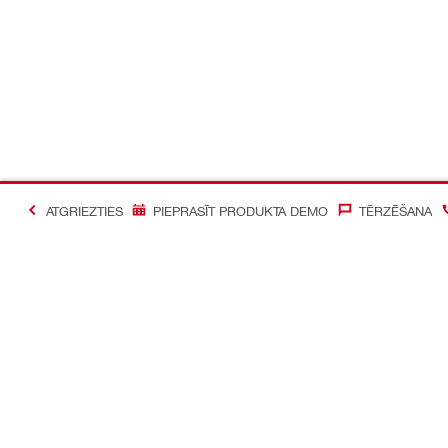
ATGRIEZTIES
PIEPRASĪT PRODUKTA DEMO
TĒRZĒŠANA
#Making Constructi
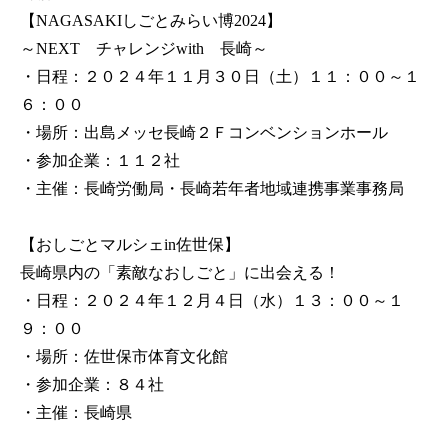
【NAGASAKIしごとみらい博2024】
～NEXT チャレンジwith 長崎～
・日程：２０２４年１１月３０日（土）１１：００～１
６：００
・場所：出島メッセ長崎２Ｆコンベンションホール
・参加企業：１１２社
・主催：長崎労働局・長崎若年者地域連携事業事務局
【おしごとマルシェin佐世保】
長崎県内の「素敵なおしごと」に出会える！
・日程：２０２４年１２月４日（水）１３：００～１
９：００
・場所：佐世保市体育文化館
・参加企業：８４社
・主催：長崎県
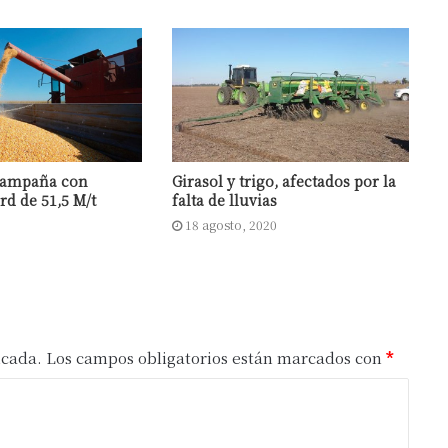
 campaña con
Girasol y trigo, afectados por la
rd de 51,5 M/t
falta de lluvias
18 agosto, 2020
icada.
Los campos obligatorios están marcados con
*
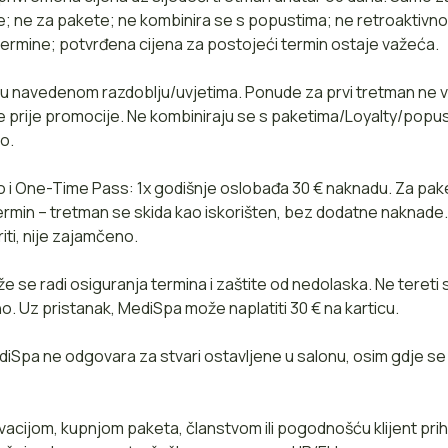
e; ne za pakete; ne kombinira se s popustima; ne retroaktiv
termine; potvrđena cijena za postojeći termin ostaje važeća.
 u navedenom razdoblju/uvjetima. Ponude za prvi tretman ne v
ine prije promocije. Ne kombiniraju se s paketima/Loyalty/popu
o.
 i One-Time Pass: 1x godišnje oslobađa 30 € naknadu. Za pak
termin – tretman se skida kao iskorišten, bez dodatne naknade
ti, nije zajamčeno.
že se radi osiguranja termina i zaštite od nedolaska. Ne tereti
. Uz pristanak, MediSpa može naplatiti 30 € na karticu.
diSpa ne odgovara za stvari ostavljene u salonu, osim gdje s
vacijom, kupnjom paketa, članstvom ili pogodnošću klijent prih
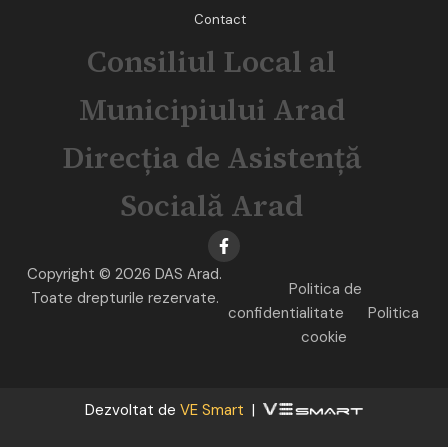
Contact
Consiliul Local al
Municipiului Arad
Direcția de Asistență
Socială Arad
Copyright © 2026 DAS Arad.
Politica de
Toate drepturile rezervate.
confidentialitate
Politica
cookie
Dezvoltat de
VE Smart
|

Brief
Convert the lines of the data starting at the line containing "e; ne za pakete;" and ending at the line containing "diSpa ne odgovara" into a JSON list of strings, one string per line, with any blank lines left out.

Output for this exercise
[
  "e; ne za pakete; ne kombinira se s popustima; ne retroaktiv",
  "termine; potvrđena cijena za postojeći termin ostaje važeća.",
  " u navedenom razdoblju/uvjetima. Ponude za prvi tretman ne v",
  "ine prije promocije. Ne kombiniraju se s paketima/Loyalty/popu",
  "o.",
  " i One-Time Pass: 1x godišnje oslobađa 30 € naknadu. Za pak",
  "termin – tretman se skida kao iskorišten, bez dodatne naknade",
  "ti, nije zajamčeno.",
  "že se radi osiguranja termina i zaštite od nedolaska. Ne tereti",
  ". Uz pristanak, MediSpa može naplatiti 30 € na karticu.",
  "diSpa ne odgovara za stvari ostavljene u salonu, osim gdje s"
]